__WHAT YOU WILL DO__:
Lines before the one containing "Alle akzeptieren" are to be left out; that line and every line after it, through the last line below, are to be reproduced exactly.

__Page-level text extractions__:
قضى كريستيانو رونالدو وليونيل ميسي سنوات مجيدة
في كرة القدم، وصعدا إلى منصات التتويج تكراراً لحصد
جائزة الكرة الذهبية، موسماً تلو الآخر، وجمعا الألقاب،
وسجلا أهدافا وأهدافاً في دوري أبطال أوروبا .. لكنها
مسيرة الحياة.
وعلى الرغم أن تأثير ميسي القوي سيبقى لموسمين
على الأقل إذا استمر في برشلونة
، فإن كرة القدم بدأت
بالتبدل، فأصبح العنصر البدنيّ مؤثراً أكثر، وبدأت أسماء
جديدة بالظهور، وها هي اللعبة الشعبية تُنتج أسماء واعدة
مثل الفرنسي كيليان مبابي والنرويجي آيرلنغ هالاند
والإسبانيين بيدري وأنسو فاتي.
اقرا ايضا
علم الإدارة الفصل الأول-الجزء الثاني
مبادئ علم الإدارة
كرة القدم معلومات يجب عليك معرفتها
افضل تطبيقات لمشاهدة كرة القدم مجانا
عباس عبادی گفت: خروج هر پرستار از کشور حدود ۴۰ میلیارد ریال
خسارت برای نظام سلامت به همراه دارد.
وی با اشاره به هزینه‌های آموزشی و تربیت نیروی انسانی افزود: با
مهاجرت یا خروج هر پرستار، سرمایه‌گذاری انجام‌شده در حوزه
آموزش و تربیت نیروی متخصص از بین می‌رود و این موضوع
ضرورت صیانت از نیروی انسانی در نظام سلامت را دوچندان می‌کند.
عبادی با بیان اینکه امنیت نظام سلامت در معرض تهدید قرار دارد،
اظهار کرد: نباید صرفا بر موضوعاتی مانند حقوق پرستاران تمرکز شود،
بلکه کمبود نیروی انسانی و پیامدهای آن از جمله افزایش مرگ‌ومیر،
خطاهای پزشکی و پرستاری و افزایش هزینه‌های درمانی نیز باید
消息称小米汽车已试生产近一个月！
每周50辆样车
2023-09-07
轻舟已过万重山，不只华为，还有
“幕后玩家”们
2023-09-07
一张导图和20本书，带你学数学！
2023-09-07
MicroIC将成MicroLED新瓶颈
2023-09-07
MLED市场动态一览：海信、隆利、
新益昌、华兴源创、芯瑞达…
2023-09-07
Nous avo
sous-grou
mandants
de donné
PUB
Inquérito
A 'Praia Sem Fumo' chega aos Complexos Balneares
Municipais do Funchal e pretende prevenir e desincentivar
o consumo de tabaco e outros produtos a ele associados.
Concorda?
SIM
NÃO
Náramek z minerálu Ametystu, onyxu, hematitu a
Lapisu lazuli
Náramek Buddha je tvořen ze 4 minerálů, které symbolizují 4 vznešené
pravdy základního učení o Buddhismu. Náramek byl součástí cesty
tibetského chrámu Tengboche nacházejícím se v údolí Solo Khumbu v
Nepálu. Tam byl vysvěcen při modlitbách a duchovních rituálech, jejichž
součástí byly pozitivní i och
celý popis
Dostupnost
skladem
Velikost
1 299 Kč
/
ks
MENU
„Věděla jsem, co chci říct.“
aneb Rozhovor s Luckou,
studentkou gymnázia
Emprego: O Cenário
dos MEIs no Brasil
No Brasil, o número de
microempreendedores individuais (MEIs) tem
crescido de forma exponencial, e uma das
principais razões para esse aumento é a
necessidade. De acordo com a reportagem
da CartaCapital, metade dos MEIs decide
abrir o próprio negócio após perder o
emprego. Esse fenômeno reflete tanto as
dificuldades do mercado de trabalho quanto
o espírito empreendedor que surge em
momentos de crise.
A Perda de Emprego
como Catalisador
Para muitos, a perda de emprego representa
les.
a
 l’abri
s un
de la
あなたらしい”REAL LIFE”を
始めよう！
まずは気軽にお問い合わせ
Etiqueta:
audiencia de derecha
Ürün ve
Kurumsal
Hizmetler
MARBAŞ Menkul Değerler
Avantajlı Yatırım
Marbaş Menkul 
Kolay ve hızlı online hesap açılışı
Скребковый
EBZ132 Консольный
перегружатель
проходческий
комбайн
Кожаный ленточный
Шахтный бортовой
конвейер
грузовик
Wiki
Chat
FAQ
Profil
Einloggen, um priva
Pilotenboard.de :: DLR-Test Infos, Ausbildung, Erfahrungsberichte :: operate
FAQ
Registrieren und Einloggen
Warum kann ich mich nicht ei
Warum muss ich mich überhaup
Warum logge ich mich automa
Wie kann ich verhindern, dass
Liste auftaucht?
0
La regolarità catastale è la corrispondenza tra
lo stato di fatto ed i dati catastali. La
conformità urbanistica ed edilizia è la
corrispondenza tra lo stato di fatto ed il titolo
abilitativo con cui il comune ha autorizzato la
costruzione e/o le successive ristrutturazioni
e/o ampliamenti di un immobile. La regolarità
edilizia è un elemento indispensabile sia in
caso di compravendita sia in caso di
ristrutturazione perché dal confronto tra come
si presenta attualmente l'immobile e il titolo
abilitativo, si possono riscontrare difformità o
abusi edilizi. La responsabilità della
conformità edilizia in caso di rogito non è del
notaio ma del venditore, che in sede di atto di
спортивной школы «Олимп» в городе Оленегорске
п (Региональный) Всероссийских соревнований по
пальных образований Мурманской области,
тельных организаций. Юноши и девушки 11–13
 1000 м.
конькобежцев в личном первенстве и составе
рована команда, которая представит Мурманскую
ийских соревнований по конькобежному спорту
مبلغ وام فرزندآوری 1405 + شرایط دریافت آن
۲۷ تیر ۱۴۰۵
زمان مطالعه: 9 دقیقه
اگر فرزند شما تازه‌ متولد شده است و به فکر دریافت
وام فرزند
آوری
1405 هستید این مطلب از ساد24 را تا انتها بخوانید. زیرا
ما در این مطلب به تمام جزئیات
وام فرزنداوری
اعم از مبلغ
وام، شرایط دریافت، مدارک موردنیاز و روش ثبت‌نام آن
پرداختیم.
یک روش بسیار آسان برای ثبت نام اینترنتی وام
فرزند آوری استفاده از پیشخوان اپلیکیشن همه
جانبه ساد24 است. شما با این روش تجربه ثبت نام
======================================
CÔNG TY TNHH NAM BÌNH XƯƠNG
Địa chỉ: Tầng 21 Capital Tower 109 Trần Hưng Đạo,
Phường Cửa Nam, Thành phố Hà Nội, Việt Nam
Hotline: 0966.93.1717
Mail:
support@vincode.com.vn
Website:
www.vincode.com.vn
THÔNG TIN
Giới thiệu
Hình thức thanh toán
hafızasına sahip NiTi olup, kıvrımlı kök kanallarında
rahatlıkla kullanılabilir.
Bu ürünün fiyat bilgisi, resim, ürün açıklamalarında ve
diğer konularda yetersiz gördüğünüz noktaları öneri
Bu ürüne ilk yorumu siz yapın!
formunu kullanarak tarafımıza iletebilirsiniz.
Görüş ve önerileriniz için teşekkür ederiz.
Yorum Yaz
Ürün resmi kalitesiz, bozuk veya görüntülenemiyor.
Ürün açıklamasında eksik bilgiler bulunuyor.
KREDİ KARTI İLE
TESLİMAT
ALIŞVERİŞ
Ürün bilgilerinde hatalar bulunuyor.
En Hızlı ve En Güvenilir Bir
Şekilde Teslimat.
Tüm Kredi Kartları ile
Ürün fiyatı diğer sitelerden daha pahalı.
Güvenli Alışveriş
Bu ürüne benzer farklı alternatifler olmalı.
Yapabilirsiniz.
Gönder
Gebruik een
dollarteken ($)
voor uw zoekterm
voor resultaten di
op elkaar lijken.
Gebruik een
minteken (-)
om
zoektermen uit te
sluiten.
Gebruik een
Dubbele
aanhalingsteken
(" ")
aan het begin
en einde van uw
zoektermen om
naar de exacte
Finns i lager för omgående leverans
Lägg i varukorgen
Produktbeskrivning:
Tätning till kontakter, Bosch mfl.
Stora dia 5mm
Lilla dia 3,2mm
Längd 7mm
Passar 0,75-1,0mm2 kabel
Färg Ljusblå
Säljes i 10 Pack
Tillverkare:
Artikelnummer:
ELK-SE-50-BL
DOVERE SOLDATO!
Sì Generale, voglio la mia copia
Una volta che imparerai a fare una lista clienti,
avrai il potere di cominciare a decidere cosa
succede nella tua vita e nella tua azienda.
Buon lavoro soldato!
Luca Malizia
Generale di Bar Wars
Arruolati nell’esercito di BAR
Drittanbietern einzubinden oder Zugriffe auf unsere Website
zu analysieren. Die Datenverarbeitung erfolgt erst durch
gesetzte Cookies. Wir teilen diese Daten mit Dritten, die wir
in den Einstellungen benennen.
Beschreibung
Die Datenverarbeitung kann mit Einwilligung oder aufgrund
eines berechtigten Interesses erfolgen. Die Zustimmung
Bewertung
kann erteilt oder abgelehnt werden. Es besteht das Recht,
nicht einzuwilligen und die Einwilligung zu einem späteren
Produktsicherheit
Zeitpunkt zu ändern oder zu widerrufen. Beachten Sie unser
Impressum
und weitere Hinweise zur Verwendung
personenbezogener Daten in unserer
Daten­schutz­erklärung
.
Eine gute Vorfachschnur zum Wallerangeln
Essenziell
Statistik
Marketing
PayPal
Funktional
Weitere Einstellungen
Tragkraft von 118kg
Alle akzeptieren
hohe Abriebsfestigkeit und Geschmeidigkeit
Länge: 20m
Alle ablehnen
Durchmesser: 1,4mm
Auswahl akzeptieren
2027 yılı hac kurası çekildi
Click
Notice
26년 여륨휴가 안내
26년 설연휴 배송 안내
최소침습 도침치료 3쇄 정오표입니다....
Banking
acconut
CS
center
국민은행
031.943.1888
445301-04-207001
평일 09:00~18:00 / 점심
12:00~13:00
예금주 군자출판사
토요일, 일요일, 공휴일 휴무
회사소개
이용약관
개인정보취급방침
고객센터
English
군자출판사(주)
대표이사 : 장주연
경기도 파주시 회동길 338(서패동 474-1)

__FINISHED EXERCISE__:
Alle akzeptieren
hohe Abriebsfestigkeit und Geschmeidigkeit
Länge: 20m
Alle ablehnen
Durchmesser: 1,4mm
Auswahl akzeptieren
2027 yılı hac kurası çekildi
Click
Notice
26년 여륨휴가 안내
26년 설연휴 배송 안내
최소침습 도침치료 3쇄 정오표입니다....
Banking
acconut
CS
center
국민은행
031.943.1888
445301-04-207001
평일 09:00~18:00 / 점심
12:00~13:00
예금주 군자출판사
토요일, 일요일, 공휴일 휴무
회사소개
이용약관
개인정보취급방침
고객센터
English
군자출판사(주)
대표이사 : 장주연
경기도 파주시 회동길 338(서패동 474-1)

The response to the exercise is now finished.